### Problem details
Reproduce the entries shown below only from the line with "long delays. |" down to the line with "Source: Compiled by Commission staff.", keeping both end lines and copying each one exactly.
# # # # #
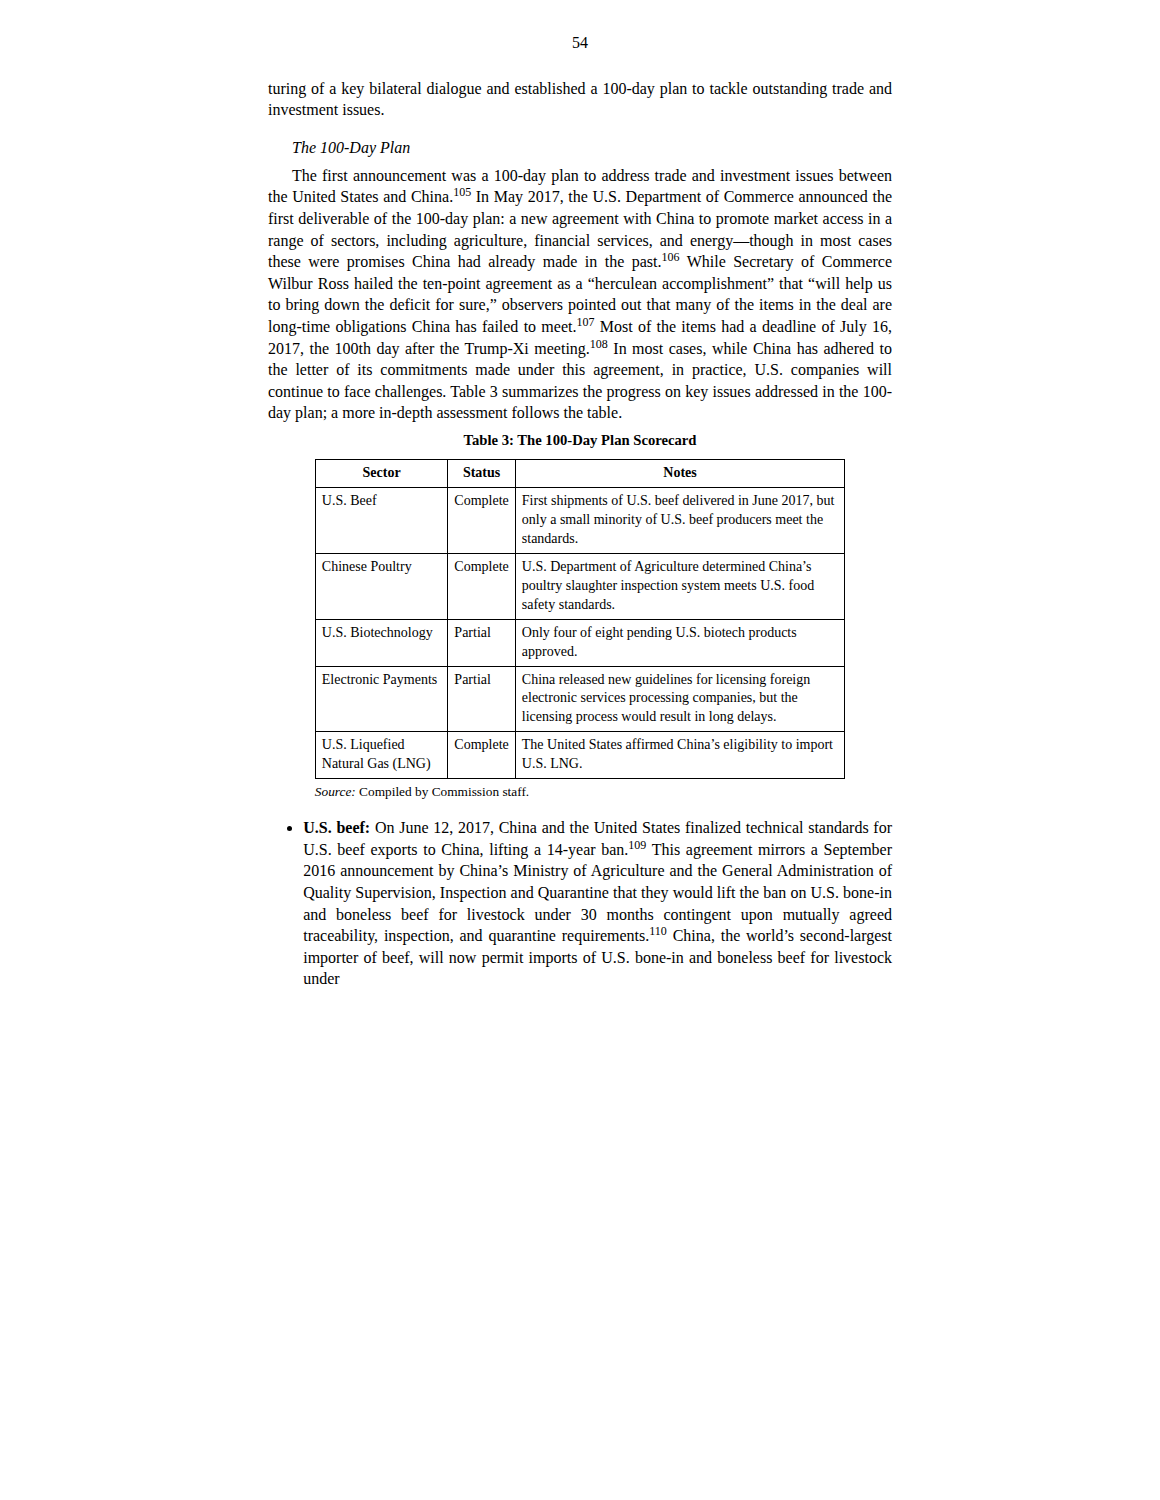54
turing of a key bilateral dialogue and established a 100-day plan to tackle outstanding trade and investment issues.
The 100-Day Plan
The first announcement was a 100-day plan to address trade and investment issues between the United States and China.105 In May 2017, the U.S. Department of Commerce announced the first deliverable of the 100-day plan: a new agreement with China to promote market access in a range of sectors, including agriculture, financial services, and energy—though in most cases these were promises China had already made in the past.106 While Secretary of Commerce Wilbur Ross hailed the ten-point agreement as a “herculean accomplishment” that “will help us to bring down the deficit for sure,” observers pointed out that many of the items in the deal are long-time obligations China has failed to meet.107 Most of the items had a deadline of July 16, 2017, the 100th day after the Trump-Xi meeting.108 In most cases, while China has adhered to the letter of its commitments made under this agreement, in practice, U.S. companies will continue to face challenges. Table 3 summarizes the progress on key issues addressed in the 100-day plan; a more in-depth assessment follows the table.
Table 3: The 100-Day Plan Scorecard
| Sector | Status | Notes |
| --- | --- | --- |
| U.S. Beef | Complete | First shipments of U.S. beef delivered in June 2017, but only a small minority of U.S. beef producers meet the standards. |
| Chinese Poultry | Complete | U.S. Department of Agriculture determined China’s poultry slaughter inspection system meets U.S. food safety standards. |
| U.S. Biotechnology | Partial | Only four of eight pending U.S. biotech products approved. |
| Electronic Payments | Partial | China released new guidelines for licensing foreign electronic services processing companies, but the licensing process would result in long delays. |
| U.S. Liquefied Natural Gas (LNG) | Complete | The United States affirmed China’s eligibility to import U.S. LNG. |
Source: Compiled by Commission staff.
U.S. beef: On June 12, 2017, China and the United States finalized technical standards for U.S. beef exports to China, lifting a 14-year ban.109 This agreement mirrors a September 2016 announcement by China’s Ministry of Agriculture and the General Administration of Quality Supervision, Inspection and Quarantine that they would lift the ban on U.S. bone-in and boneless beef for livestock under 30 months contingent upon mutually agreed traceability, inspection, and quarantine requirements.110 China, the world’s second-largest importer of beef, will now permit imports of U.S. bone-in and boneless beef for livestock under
# # # # #
### Task response
| Electronic Payments | Partial | China released new guidelines for licensing foreign electronic services processing companies, but the licensing process would result in long delays. |
| U.S. Liquefied Natural Gas (LNG) | Complete | The United States affirmed China’s eligibility to import U.S. LNG. |
Source: Compiled by Commission staff.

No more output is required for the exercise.